いろんな役割を脇に置き、優しく自分と向き合う時間や場所をつくること。そんな時間や場所を通じて、自分にとっての豊かさを知ること。
あなたらしい豊かさをテーマにおくことから、本当の家づくりははじまるのかもしれません。
Editor’s Voice
-
受付が始まるや否や、時間の流れがゆっくりになり、昔ながらの暮らしにタイムスリップしていくような不思議な感覚を得た。植物染めの装いに身を包み、髪をひとつに編んだ美也子さんが、丁寧に会釈をし、飲み物を淹れてくれる。その佇まい、空気感から、彼女の人生の奥にあるものに触れて、それだけでもう、なんだかここに来てよかった、と思えた。森と対話して、構想を練り、4年をかけたというこの場所。この森と、ここに関わった人たちの、真摯に積み上げてきた人生の奥行きが、確かに表現されているように思えた。

========================================================================

課題 1. データのうち、「The application now」を含む行から始めて「metadata support!** 🚀」を含む行までを、両端の行も含めて一字も変えずに抜き出すこと。
本文とデータのあいだには何の関係もない。

========================================================================

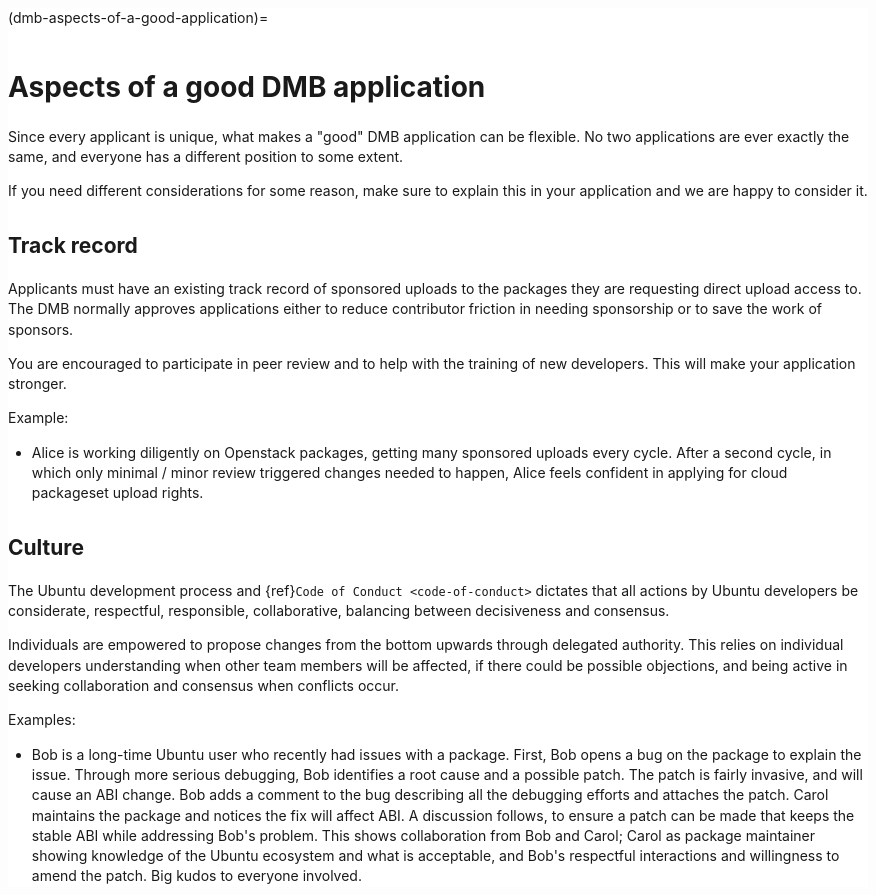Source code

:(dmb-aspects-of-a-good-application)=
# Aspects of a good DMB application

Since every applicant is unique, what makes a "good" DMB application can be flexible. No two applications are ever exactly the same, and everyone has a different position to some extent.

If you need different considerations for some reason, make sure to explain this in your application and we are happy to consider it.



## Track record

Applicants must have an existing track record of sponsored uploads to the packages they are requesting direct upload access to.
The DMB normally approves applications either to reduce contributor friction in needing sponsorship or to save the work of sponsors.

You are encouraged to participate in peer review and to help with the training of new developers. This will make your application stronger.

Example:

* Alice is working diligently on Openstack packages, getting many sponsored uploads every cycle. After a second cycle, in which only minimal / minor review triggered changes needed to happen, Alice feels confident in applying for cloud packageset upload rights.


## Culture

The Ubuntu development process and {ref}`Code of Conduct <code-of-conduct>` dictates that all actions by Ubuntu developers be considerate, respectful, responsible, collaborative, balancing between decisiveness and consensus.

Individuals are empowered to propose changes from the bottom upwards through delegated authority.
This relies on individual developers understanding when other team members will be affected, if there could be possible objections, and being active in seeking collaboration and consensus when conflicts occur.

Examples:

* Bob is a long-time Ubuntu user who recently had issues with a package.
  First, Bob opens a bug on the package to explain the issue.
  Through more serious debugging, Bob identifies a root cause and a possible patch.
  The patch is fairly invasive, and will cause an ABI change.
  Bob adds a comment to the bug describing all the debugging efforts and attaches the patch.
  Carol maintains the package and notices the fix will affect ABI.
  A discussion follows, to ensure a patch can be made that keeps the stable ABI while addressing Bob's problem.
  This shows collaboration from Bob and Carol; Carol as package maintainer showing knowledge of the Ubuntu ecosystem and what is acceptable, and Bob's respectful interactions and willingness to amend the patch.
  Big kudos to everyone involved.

========================================================================

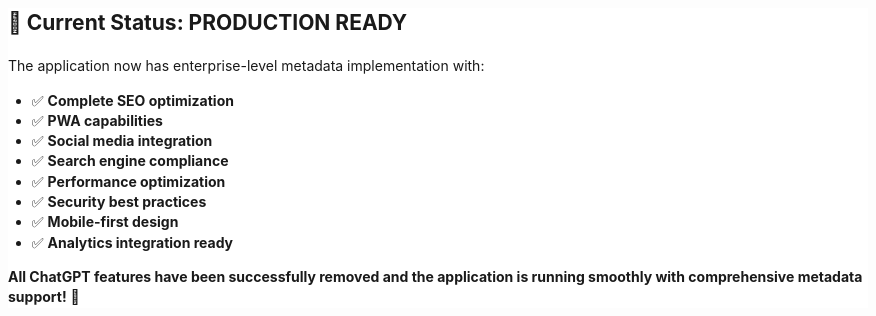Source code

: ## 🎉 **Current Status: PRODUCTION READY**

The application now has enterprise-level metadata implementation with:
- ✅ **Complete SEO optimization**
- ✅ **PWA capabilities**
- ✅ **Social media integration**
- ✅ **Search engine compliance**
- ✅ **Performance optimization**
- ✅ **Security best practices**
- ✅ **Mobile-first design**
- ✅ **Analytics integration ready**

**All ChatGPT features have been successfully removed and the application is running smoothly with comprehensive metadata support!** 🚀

========================================================================

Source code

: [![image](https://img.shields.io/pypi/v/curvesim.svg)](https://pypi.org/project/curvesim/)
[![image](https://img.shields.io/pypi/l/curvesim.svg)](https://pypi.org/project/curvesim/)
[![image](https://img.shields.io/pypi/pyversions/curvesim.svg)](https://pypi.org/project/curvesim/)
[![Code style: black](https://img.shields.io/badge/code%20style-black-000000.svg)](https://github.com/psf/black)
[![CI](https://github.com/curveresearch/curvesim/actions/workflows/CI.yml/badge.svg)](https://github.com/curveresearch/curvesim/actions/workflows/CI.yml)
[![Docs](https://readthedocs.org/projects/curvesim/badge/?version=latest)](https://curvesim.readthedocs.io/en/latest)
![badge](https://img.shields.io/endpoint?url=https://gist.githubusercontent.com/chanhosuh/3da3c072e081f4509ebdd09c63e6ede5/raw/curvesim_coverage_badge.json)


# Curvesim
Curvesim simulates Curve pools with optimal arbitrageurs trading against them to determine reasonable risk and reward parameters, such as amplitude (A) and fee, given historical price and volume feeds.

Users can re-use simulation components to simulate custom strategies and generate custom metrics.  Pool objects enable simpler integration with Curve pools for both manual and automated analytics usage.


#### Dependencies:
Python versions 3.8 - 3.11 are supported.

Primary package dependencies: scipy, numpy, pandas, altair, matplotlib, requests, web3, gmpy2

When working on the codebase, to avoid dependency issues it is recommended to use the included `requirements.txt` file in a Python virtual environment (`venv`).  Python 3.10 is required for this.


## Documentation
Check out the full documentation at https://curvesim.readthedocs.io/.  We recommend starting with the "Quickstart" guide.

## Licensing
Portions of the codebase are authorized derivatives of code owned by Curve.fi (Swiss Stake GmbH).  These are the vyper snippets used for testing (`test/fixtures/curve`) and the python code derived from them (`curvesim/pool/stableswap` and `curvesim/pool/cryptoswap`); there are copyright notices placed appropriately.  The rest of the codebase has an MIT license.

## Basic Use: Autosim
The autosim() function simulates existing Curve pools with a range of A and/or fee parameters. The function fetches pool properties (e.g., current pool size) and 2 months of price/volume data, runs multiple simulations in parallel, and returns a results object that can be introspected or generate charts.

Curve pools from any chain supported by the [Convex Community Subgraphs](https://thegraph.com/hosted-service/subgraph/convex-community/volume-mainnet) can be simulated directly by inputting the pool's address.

========================================================================

課題 2. 家づくりと豊かさを語る本文を、その最後の文に続けて書き進めること。

解答 1.
The application now has enterprise-level metadata implementation with:
- ✅ **Complete SEO optimization**
- ✅ **PWA capabilities**
- ✅ **Social media integration**
- ✅ **Search engine compliance**
- ✅ **Performance optimization**
- ✅ **Security best practices**
- ✅ **Mobile-first design**
- ✅ **Analytics integration ready**

**All ChatGPT features have been successfully removed and the application is running smoothly with comprehensive metadata support!** 🚀

解答 2.
Maya Mizuta (writer)
-
取材の後で「路の棟」の窓を開け放って、風に吹かれながら外を眺める美也子さんの表情、その横に並んで眺めた景色が忘れられない。私たちはもちろん、建物も、周りにいる草木も、皆一つになってこの景色を眺めているような、なんとも言えないあの感覚も忘れられない。もしこの先人生に悩むことがあったら、その時必ずここを訪れたい。そう思える宿に初めて出会った。
Chiaki Miyazawa (yado)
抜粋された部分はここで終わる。